◆ MATERIALS PROVIDED ◆
- Opening Delimiter -
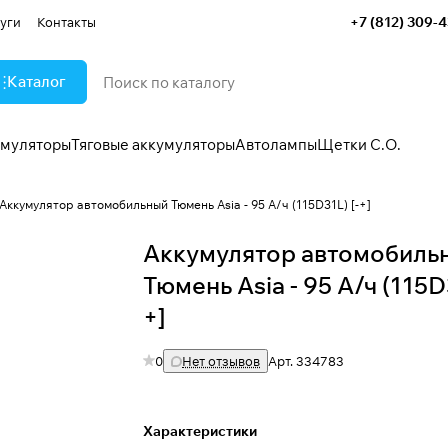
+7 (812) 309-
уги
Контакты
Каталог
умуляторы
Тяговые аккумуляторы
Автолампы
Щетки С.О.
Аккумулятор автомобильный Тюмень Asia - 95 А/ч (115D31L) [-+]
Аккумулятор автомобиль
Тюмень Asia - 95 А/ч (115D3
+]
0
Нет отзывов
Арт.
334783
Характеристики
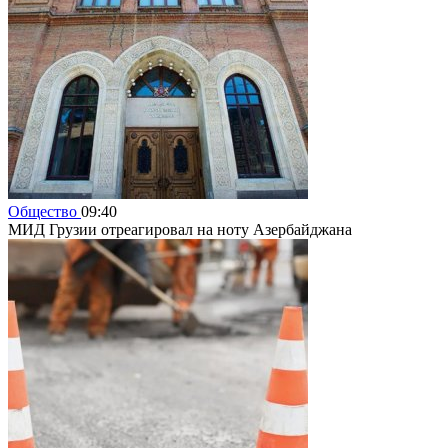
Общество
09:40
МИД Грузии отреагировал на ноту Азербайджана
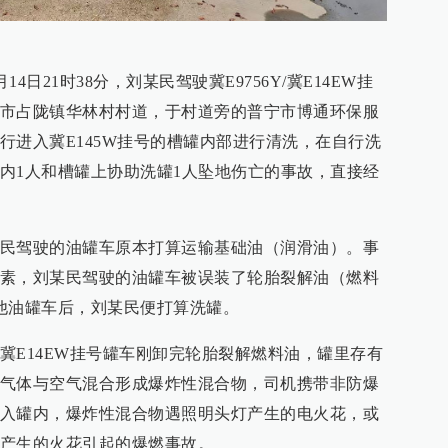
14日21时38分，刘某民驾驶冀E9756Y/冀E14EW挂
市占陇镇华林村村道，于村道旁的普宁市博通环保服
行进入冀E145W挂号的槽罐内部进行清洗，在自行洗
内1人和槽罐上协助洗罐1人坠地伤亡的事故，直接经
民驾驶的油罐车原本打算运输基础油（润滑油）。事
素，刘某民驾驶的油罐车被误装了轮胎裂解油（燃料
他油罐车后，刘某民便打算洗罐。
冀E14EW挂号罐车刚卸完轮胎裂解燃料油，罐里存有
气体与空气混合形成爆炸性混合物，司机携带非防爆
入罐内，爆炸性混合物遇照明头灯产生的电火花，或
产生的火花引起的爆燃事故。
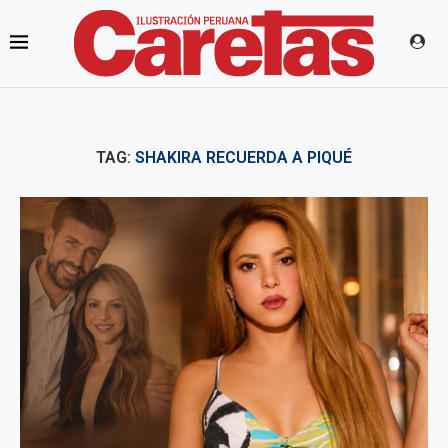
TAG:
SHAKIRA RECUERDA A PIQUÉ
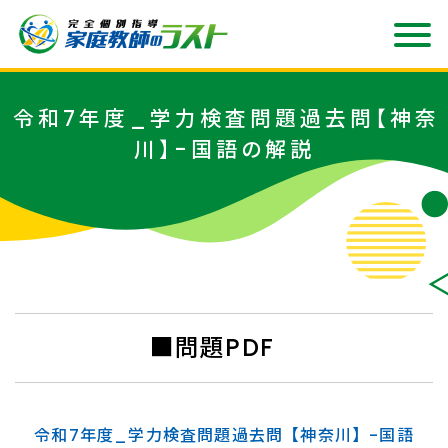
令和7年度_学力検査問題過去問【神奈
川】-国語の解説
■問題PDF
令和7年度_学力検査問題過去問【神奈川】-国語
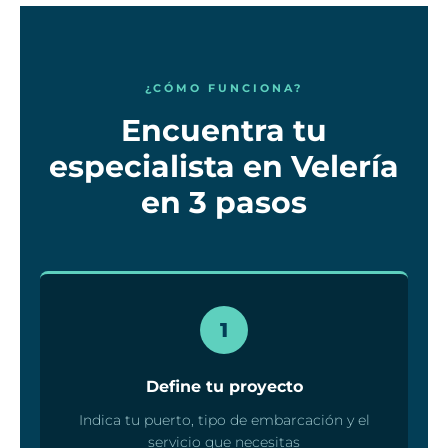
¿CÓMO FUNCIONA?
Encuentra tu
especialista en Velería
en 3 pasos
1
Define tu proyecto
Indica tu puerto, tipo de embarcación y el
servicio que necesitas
- Closing Delimiter -
- Opening Delimiter -
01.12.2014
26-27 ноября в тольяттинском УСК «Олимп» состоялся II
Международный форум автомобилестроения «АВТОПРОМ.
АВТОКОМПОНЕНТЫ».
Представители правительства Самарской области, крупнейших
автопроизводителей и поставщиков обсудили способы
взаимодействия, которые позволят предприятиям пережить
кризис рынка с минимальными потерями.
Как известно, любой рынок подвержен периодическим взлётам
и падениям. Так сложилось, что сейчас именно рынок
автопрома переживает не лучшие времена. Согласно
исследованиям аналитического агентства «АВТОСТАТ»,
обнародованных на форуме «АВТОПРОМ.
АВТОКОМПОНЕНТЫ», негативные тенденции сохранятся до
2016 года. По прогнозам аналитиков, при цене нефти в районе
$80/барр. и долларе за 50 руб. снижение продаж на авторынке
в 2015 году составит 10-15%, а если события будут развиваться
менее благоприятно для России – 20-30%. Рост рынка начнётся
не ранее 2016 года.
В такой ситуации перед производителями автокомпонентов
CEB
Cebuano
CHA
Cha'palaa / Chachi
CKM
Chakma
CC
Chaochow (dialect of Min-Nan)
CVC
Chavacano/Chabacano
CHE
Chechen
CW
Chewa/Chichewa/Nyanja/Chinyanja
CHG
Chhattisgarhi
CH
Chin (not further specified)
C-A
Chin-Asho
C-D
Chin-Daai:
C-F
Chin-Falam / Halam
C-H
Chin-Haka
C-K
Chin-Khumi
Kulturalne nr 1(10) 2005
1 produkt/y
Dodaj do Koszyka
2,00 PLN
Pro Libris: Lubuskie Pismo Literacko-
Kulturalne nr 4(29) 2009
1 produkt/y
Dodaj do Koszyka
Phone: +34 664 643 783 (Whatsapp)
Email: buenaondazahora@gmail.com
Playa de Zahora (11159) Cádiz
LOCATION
- Closing Delimiter -
◆ TASK BRIEF ◆
Scanning the data above, copy out every line where "года" is found.

◆ ANSWER TO THE EXERCISE ◆
2016 года. По прогнозам аналитиков, при цене нефти в районе
не ранее 2016 года.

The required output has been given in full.